TAREFA – No texto apresentado, ao fim de quanto tempo foi encerrado o inquérito?

TEXTO APRESENTADO –
--------
A primeira missão do Tenente resultou num fracasso operacional. Logo fui acusado e ameaçado com processo disciplinar e tribunal de guerra.

Regressados a Diaca, acantonámos no Sagal onde estava o médico da companhia que me receitou diversos medicamentos para minorar a infecção que tinha na perna. Enquanto recuperava, outras missões foram levadas a cabo pela companhia, sem a minha participação, embora o tenente tentasse obrigar-se a ir com o meu grupo de combate.
 


Após dois dias do regresso ao BCP31-Beira, fui informado pelo oficial de justiça, Tenente FAP Sousa e Silva,  que tinha uma grave acusação com vista à minha detenção até que fosse concluído o processo disciplinar. Aproveitei os meus conhecimentos das Leis militares para elaborar uma exposição dirigida ao Chefe de Estado-Maior da Força Aérea, tendo entregue uma cópia ao comando do Batalhão, mas só o fiz no dia seguinte ao registo da carta nos correios da Beira. Pois, corria o risco da carta ser interceptada antes de seguir ao destinatário.

Dois dias depois, pelas dez horas da noite fui detido no meu local de alojamento provisório (arrecadação de material de guerra do batalhão de que era responsável), onde trabalhava em fotografia. Pelas seis da manhã embarquei num avião DO-27, escoltado por um oficial Ppára-quedista e dois agentes da PIDE, seguindo até Nacala e depois para uma prisão na ilha do Ibo. Por outros casos antecedentes, receei pela minha vida. E não fora a boa aceitação da exposição que mandei para Lisboa, que deu origem a um longo e complicado processo de averiguações, onde cerca de 40 testemunhas, escolhidas dum grupo de mais de 150 que se dispuseram a defender-me, não sei o que teria sido o futuro. 

 

Por decisão do comandante Tenente-coronel Argentino Seixas, fui proibido de usar armas militares até ao fim do processo disciplinar, que ficou parado enquanto se desencadeou a audição de testemunhas num “Inquérito” determinado pelo Chefe de Estado-Maior da Força Aérea. A pedido do Comandante de companhia, capitão Mascarenhas Pessoa, passei a desempenhar funções de vague-mestre, dando boa assistência alimentar ao pessoal da companhia, durante as missões operacionais em Maúa, Macomia e Mocimboa do Rovuma. Ao fim de oito meses, por acordo entre as partes, foi encerrado o “inquérito”, ilibando-me de quaisquer responsabilidades.

Para atenuar o meu desconforto, o comandante determinou que o chefe da secretaria me concedesse “guia de marcha” para gozar licença na metrópole, onde acabei por estar dois meses. Aproveitei para visitar cinco países da Europa, à conta do chefe do conselho administrativo, que tinha desviado uma avultada quantia em dinheiro através das “saídas” para alimentação em zona operacional, sob a minha vigência de vague-mestre.
--------
INFORMAÇÃO EXTRAÍDA –
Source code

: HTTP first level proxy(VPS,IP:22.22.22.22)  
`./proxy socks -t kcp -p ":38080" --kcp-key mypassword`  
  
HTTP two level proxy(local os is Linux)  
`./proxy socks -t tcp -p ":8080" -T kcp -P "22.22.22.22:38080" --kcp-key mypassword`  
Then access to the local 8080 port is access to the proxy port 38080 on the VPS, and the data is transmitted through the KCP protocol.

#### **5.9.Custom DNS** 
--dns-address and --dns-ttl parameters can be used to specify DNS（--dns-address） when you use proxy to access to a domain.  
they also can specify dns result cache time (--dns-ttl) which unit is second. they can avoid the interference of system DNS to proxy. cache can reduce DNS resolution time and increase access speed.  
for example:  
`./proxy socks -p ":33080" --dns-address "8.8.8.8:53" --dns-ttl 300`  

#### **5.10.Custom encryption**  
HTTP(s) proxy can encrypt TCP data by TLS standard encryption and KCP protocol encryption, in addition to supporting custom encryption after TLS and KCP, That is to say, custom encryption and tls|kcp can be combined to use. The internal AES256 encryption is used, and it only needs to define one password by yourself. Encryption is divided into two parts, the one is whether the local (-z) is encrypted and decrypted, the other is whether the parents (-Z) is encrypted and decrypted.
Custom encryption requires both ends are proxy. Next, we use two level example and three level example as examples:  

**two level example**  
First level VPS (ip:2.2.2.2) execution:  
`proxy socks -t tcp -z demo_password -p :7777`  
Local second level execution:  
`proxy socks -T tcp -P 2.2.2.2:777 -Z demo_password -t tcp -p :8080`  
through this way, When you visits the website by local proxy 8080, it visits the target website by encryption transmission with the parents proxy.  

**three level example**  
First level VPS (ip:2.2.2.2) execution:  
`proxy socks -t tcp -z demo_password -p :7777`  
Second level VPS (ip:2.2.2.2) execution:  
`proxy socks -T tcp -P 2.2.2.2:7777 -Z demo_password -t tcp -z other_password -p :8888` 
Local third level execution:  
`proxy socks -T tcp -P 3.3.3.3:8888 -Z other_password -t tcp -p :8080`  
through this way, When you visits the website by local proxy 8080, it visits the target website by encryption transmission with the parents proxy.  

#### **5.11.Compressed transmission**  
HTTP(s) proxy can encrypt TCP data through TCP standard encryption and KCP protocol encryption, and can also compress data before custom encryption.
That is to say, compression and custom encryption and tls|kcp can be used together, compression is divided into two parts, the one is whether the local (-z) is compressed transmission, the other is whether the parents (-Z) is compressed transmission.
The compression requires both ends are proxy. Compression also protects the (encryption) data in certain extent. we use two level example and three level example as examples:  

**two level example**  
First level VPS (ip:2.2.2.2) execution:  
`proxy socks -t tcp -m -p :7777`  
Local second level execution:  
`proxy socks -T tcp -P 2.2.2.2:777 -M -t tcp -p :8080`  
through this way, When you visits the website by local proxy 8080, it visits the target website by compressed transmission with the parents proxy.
--------
TAREFA CONCLUÍDA – Ao fim de oito meses.